Final Exam Flashcards
null hypothesis (H0)
statement that is the skeptical viewpoint of your research question
- no difference
4 steps of a hypothesis tests
- define null and alternative hypothesis
- establish null distribution
- conduct statistical test
- draw scientific conculsions
null distribution
sampling distribution we expect from sampling a statistical population when the null hypothesis is trues
alternative hypothesis (HA)
statement that is the positive viewpoint viewpoint of your research question
- everything not in null (mutually exclusive)
- there is a difference
3 factors to the hypotheses
- mutually exclusive
- they describe all possible outcomes = exhaustive
- null always includes the equality statement
non-directional hypothesis
state that there should be a difference in alternative hypothesis
directional hypothesis
state that the difference should be in a specific direction (smaller vs. larger)
statistical inference
conclusion that a set of data are unlikely to come from the null hypothesis
statistical decision
whether we believe our data came from the null distribution or not
- if its likely data came from null distribution = “fail to reject”

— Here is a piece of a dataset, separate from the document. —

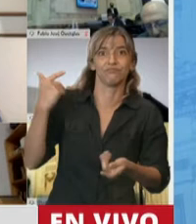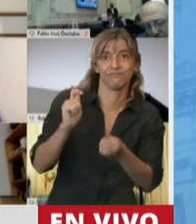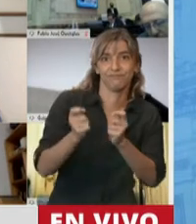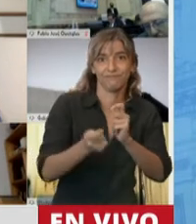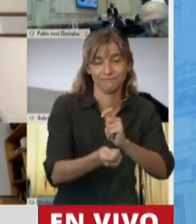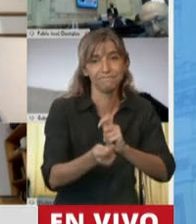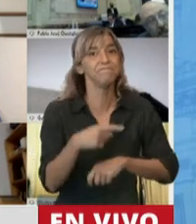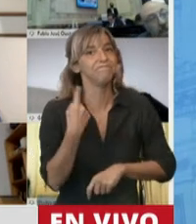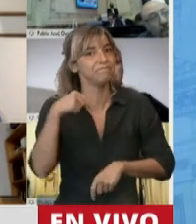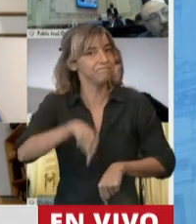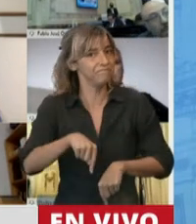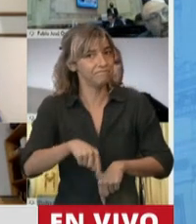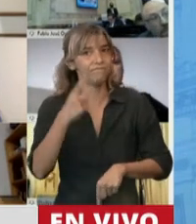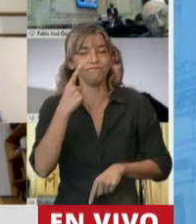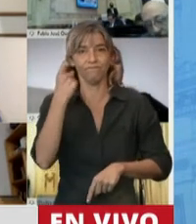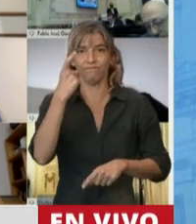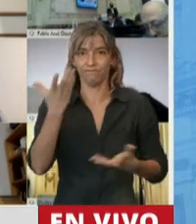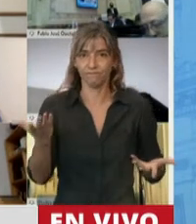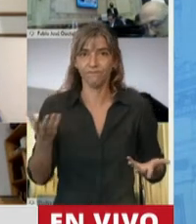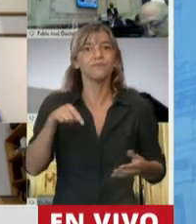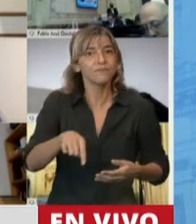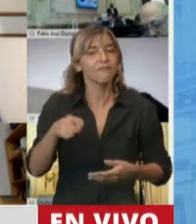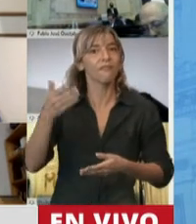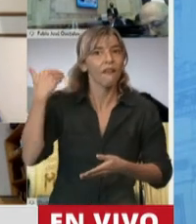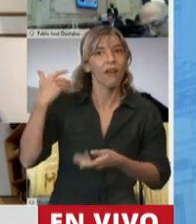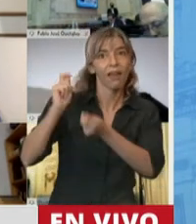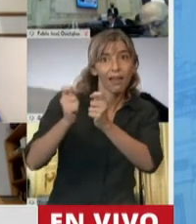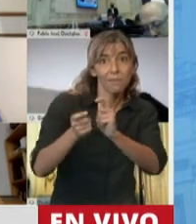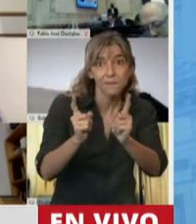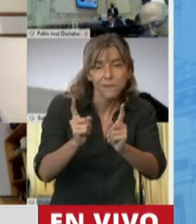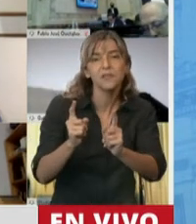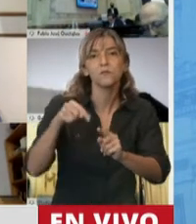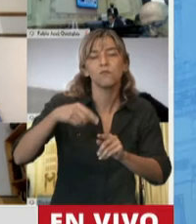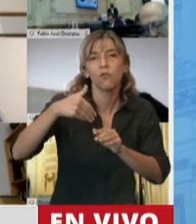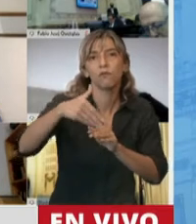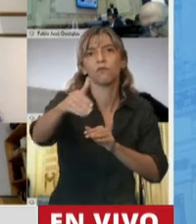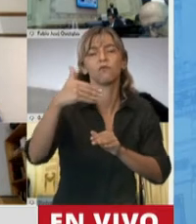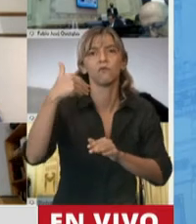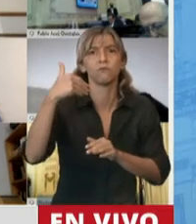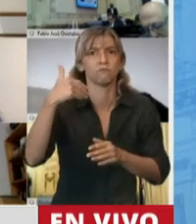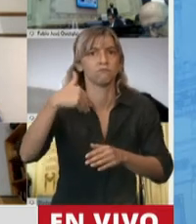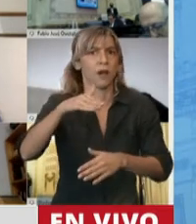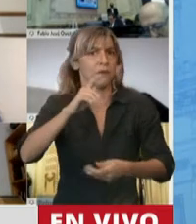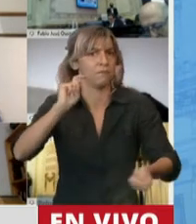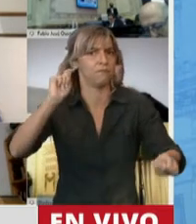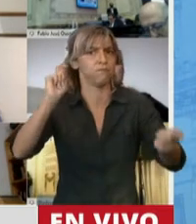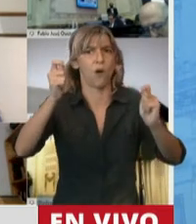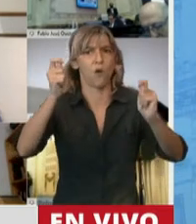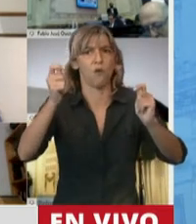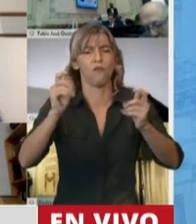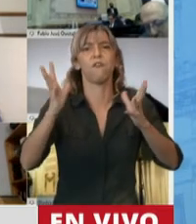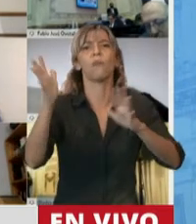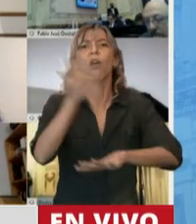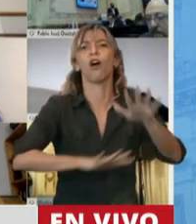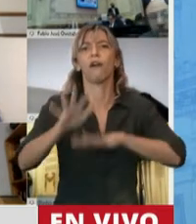que estos cambios van a modificar definitivamente las formas actuales de la organización del trabajo.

- if it is unlikely data came from null distribution = “reject null”
2 probabilities for null distribution
- type 1 error rate
- p-value
type 1 error rate (alpha)
probability of rejecting the null hypothesis when it is true
- set by researcher without any inference to data
p-value (p)
probability of seeing your data, or something more extreme, under the null hypothesis
- are under curve from data to more extreme values
rules of making statistical decision
- if p-value is less than type 1 error rate, then we “reject null hypothesis”
- if p-value is greater than or equal to type 1 error rate, then we “fail to reject null hypothesis”
what the scientific conclusions consider
- strength of inference: how strong evidence is
- effect size: only consider it when we reject null hypothesis (small = low impact)
error rates
probability of making a mistakes
- type I and II have an inverse relationship (when one increases the other decreases)
type II error rates
probability of failing to reject null hypothesis when it is false
- area under alternative distribution from data point to something more extreme
types of t-tests
- single-sample t-tests
- paired-sample t-tests
- two-sample t-tests
single-sample t-tests
evaluate whether mean of your sample is different from some reference value
ex. is mean test score from a sample of high school students different than national standards
paired-sample t-tests
evaluate whether mean of paired data is different from some reference value
- looks at changes in a SU
ex. does tutoring improve grade for a student
two-sample t-tests
evaluate whether mean of two groups are difference from each other (compare two groups)
ex. do dogs sleep more than cats
mean
= m
reference value
= mew - u
- it is given
the reporting of a single-sample t-test should include…
- sample mean and standard deviation
- observed t-score
- degrees of freedom
- p-value
observed t-score
calculated using sample mean, standard deviation, size and reference value
reference value for paired t-tests
typically 0
null and alternative hypotheses for paired t-tests
the statements about how difference between the paired measurements is related to reference value
scientific conclusions for paired t-tests
- if we reject null = the sample data provide strong evidence that the difference between the paired measurements is different from reference value
- if we fail to reject null = the sample data do not provide strong evidence that the difference between paired measurements is different from reference value
the reporting of a paired t-test should include…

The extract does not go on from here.